• [YOUR OBJECTIVE]
In the records below, find the line holding "1474 1230 1458" and the line holding "539 1434 573". Set down both, with every line between them, exactly.

• [INPUT FOR THIS TASK]
********
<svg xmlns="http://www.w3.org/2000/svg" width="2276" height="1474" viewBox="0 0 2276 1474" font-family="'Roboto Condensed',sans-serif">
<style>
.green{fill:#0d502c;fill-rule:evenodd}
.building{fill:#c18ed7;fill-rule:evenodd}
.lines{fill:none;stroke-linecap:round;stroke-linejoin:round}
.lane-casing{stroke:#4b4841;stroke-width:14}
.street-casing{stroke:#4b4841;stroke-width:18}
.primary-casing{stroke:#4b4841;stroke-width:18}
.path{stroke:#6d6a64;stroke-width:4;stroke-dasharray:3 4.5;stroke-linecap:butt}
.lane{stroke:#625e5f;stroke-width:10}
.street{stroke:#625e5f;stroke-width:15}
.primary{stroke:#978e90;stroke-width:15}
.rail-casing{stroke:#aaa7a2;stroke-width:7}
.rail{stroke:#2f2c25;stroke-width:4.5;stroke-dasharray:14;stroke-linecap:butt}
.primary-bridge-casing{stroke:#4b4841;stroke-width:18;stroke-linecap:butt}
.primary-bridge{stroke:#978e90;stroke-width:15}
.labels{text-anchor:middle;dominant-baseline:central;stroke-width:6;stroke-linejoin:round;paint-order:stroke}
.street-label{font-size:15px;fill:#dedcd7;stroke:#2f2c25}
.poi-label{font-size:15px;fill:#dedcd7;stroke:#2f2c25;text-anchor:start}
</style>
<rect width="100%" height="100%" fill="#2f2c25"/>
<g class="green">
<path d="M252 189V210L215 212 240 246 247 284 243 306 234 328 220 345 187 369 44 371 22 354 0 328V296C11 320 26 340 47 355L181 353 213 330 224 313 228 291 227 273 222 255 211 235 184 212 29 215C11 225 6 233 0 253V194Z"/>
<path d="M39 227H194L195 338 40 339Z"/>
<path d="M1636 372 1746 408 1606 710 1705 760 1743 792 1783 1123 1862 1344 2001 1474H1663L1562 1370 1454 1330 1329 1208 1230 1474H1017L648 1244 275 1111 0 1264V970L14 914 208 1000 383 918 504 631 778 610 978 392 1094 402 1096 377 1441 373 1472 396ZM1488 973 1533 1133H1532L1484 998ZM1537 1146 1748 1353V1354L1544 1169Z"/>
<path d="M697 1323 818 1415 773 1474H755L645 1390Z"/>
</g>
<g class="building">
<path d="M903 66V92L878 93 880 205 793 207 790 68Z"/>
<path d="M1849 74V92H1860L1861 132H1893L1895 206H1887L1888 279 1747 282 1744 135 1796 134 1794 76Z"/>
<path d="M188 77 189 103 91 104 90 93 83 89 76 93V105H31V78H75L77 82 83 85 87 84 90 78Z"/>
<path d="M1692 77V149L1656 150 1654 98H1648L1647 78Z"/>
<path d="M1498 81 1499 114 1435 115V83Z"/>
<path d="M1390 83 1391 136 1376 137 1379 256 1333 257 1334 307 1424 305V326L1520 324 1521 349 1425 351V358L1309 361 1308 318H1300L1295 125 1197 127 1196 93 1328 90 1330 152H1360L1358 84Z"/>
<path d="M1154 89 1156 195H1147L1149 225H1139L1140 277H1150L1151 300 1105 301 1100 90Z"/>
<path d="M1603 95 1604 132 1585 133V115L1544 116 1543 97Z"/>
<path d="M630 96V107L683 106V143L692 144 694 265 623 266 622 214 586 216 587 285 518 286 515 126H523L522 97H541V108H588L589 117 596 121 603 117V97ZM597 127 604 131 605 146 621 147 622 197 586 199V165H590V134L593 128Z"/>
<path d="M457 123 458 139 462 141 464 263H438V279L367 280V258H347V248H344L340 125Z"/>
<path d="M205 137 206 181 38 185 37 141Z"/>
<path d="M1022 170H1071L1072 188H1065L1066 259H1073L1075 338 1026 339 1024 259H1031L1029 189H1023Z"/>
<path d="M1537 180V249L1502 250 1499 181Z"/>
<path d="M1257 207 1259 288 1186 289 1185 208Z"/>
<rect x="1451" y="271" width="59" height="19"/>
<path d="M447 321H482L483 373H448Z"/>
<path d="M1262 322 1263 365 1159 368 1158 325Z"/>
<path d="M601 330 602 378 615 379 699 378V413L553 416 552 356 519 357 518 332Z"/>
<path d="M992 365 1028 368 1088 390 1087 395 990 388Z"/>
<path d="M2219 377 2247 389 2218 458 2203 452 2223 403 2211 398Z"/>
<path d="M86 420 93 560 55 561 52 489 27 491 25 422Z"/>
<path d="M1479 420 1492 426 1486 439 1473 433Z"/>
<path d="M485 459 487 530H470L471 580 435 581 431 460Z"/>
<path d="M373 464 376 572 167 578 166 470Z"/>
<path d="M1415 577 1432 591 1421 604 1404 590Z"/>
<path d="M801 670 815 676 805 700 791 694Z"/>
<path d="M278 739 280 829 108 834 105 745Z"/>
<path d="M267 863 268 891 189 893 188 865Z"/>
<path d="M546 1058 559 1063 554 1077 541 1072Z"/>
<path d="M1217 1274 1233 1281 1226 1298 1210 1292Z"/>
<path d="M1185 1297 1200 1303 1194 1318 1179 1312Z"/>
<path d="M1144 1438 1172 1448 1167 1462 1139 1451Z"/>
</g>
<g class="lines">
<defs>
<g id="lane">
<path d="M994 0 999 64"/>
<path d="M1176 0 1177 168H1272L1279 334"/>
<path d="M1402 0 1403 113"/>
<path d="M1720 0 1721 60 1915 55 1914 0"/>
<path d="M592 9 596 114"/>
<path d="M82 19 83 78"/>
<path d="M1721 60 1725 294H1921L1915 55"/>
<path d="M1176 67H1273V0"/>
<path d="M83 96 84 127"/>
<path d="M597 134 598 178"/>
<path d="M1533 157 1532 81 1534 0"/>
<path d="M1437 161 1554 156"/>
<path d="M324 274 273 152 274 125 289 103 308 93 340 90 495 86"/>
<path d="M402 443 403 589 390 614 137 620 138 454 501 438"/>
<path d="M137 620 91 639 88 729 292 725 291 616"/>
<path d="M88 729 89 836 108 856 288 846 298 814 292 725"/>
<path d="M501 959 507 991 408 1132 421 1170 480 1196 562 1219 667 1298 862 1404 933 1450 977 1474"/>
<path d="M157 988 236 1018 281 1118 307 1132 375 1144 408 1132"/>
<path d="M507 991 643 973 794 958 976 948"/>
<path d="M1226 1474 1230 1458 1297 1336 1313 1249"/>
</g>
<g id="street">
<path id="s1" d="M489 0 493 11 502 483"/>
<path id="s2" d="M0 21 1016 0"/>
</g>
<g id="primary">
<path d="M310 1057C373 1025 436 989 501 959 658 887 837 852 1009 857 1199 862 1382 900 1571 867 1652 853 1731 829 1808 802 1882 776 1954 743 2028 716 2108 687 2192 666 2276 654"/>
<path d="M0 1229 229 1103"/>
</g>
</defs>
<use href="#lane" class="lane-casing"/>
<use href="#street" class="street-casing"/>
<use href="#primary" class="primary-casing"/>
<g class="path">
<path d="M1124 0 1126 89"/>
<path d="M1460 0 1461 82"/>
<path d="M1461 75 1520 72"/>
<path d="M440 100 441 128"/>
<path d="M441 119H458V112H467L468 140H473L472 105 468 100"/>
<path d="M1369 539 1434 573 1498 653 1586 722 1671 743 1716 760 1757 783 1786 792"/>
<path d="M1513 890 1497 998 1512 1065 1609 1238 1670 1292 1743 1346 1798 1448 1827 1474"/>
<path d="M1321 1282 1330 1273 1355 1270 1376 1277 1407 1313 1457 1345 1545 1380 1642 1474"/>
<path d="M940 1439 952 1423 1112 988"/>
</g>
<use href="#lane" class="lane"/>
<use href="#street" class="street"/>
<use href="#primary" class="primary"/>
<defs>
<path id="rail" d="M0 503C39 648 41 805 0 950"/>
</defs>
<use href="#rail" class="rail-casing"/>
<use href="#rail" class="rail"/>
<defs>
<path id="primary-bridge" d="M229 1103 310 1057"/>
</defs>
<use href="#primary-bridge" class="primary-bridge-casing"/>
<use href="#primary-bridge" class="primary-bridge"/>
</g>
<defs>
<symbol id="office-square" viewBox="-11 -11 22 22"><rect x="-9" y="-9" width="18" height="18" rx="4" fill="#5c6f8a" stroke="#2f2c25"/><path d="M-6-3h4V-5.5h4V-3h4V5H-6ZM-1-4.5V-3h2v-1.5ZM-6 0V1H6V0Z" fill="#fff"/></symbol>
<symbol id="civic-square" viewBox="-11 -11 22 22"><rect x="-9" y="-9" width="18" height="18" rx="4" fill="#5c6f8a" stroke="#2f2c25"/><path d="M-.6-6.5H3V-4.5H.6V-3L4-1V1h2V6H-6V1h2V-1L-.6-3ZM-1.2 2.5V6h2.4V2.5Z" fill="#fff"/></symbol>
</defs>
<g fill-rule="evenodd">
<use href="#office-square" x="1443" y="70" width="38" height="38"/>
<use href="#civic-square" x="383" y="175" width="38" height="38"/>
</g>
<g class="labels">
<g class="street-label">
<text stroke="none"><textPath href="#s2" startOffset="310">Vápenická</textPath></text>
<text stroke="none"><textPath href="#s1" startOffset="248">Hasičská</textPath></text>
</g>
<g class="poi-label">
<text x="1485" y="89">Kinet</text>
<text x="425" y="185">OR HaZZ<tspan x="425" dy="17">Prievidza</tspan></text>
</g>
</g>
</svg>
********
• [PROBLEM SOLUTION]
<path d="M1226 1474 1230 1458 1297 1336 1313 1249"/>
</g>
<g id="street">
<path id="s1" d="M489 0 493 11 502 483"/>
<path id="s2" d="M0 21 1016 0"/>
</g>
<g id="primary">
<path d="M310 1057C373 1025 436 989 501 959 658 887 837 852 1009 857 1199 862 1382 900 1571 867 1652 853 1731 829 1808 802 1882 776 1954 743 2028 716 2108 687 2192 666 2276 654"/>
<path d="M0 1229 229 1103"/>
</g>
</defs>
<use href="#lane" class="lane-casing"/>
<use href="#street" class="street-casing"/>
<use href="#primary" class="primary-casing"/>
<g class="path">
<path d="M1124 0 1126 89"/>
<path d="M1460 0 1461 82"/>
<path d="M1461 75 1520 72"/>
<path d="M440 100 441 128"/>
<path d="M441 119H458V112H467L468 140H473L472 105 468 100"/>
<path d="M1369 539 1434 573 1498 653 1586 722 1671 743 1716 760 1757 783 1786 792"/>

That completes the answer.